Safdar Hashmi. Photographed by Surendra Rajan circa 1980s.

Hashmi became an icon after his death, and his brutal murder became a defining moment in the history of cultural resistance in India. In his afterlife, Hashmi became larger than life — inspiring and mobilising generations of playwrights, actors, writers, filmmakers, thinkers, and artists like M.F. Husain. But his life was no less extraordinary than his death, and his use of the nukkad natak or street theatre as a powerful instrument of social activism and protest has since become an example of how the performing arts can be used to dismantle systems of caste, class, and gender oppression.

"The issue is not where the play is performed (and street theatre is only a mode of ensuring that art is available to the people), but the principal issue is the definite and unresolvable contradiction between the bourgeois individualist view of art and the people's collectivist view of art."
Safdar Hashmi, The Enchanted Arch, Or the Individual and Collective Views of Art (April 1983), The Right to Perform, pp. 28–29

Street theatre, in its modern Indian incarnation, was born in the years leading to the Emergency (1975-1977), as a form of resistance to authoritarianism and state censorship. The spontaneous, flash-mob-esque nature of the performances made them difficult to censor in real time, and this made the art form an ideal medium of raising awareness and disseminating political messages among the masses.

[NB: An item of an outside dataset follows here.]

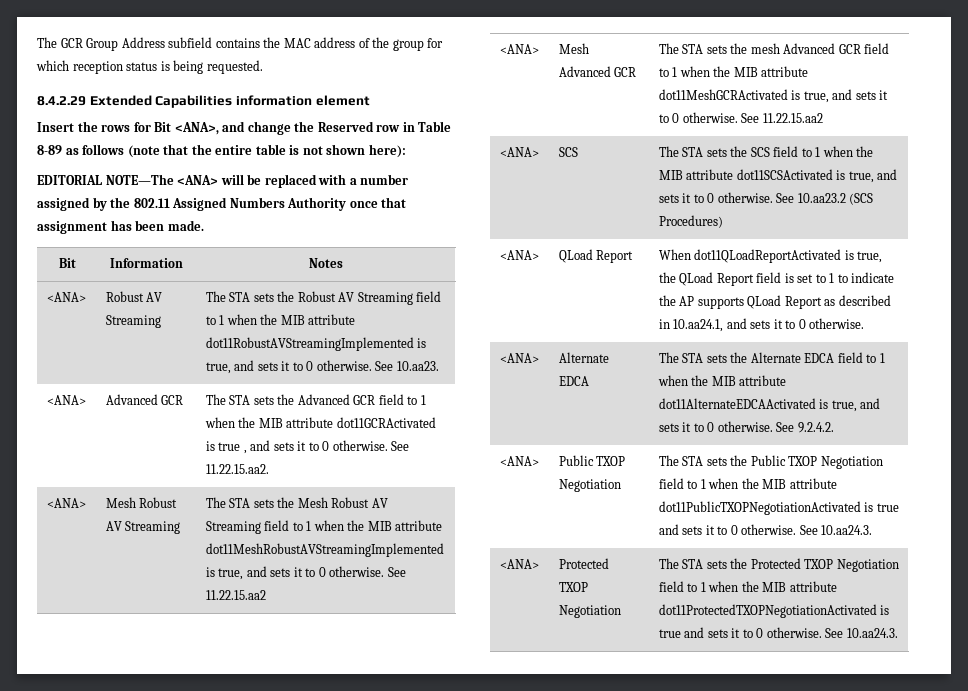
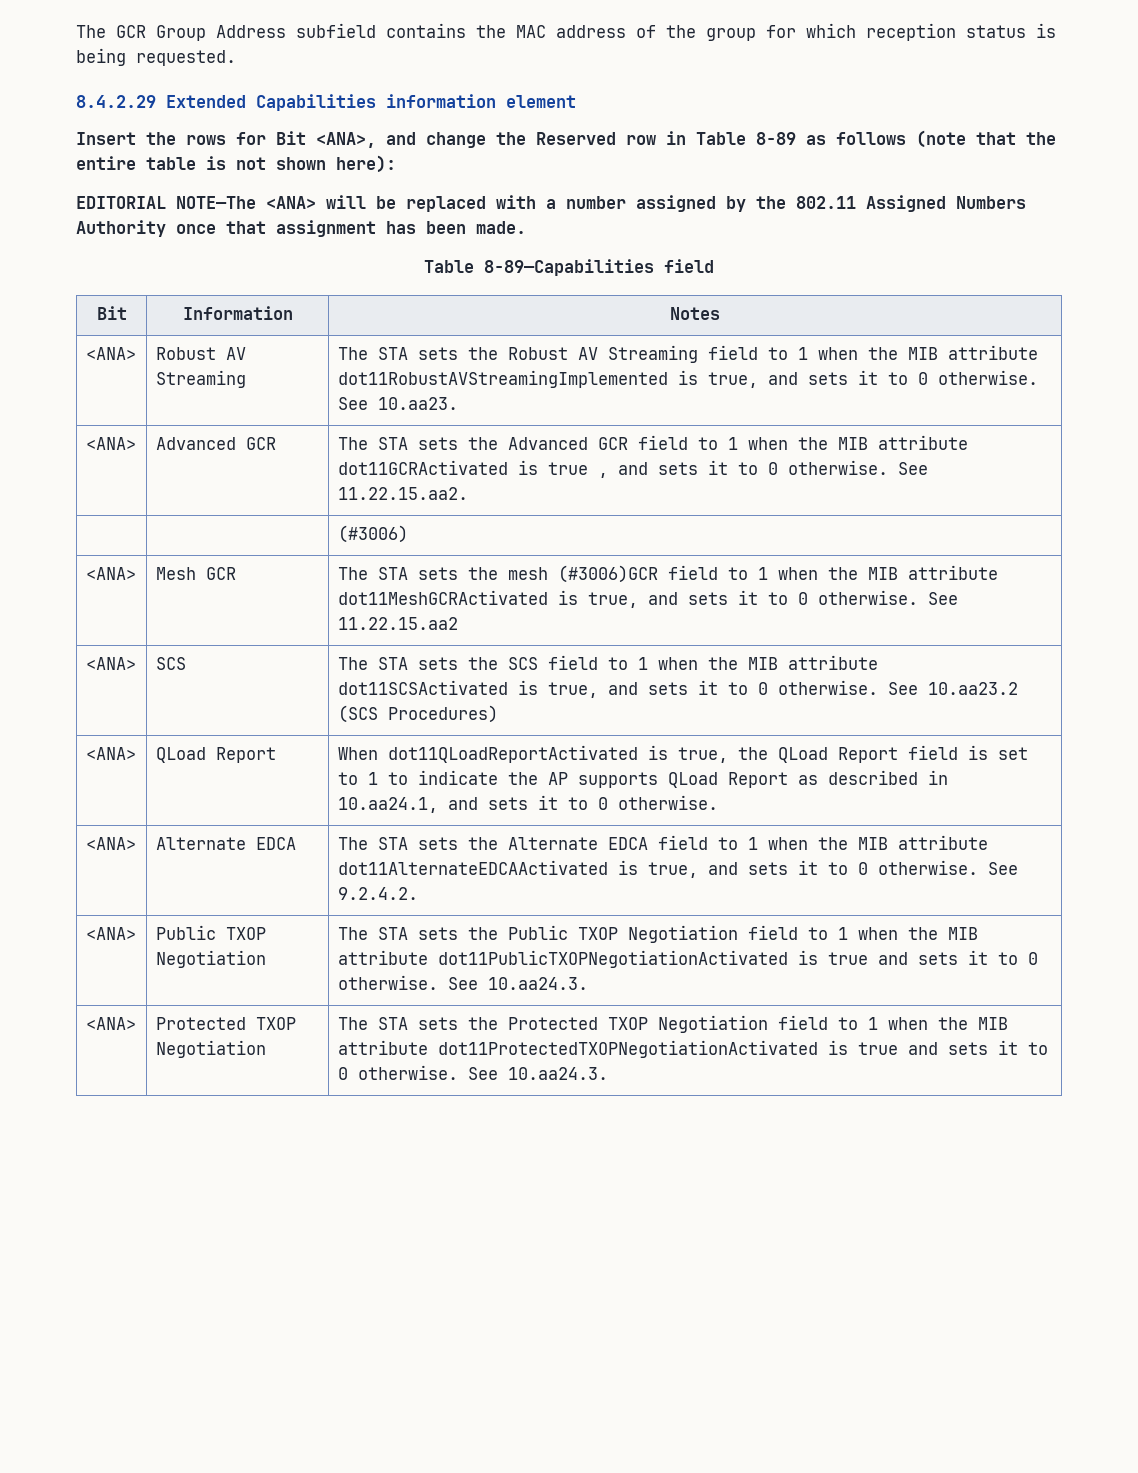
(204, 225) none -> [424,259,714,276] // Table 8-89—Capabilities field
[46,498,86,508] [105,497,178,508] [105,521,181,534] [205,497,388,508] [205,520,443,534] [205,543,444,557] [205,566,406,580] [205,590,266,600] [499,44,539,54] [558,43,589,54] [558,66,611,77] <ANA> | Mesh Robust AV Streaming | The STA sets the Mesh Robust AV Streaming field to 1 when the MIB attribute dot11MeshRobustAVStreamingImplemented is true, and sets it to 0 otherwise. See 11.22.15.aa2 // <ANA> | Mesh Advanced -> [337,525,408,543] [85,567,136,580] [155,567,196,580] | | (#3006) // <ANA> | Mesh
[783,43,861,54] Advanced GCR -> [557,565,658,583] (#3006)GCR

JANAM grew out of the Indian People's Theatre Association (IPTA) in response to the increasingly oppressive atmosphere of Indira Gandhi's India in 1973. Between 1973 and 1975, Hashmi and JANAM performed several open-air street plays for the public, including the street play Kursi, Kursi, Kursi (Chair, Chair, Chair), which narrated the story of a king whose throne moves with him when he attempts to give it up in favour of an elected representative.

Still from the first performance of 'Machine' by JANAM, October 15, 1978

The play proved to be a turning point for both Hashmi and the JANAM troupe. When the Emergency ended in 1977, the troupe returned to the streets once again with Machine, in response to a workers protest at a Herig-India factory in Ghaziabad. The performance attracted an audience of 2,00,000 workers and bystanders, and remains one of JANAM's most evocative and powerful productions.

What made JANAM's open-air productions such as Machine, Aurat (Woman), Mai Diwas ki Kahani (The Story of May Day), and Halla Bol (Raise Hell) particularly effective in raising awareness and reaching masses was Hashmi's keen understanding and profound knowledge of regional folk songs and oral story-telling traditions such as dastangoi, which he incorporated into his plays and performances. Drawing on India's heritage of folk art forms and indigenous cultural practices also allowed JANAM to locate itself at the intersection of street theatre as a popular art form and a mode of protest.

Safdar Hashmi, Acrylic on Canvas, 125-inch x 66-inch (1989)

Since its foundation almost five decades ago, JANAM has produced over 8,500 performances of about 70 street plays in 140 cities across India. But the JANAM troupe's most pivotal performance was perhaps staged on January 4, 1989, only two days after Hashmi's death, when his wife Moloyshree Hashmi and members of the troupe, returned to the site of his murder to complete the performance of Halla Bol — which has since become and emotional and symbolic call to resistance and collective action in India.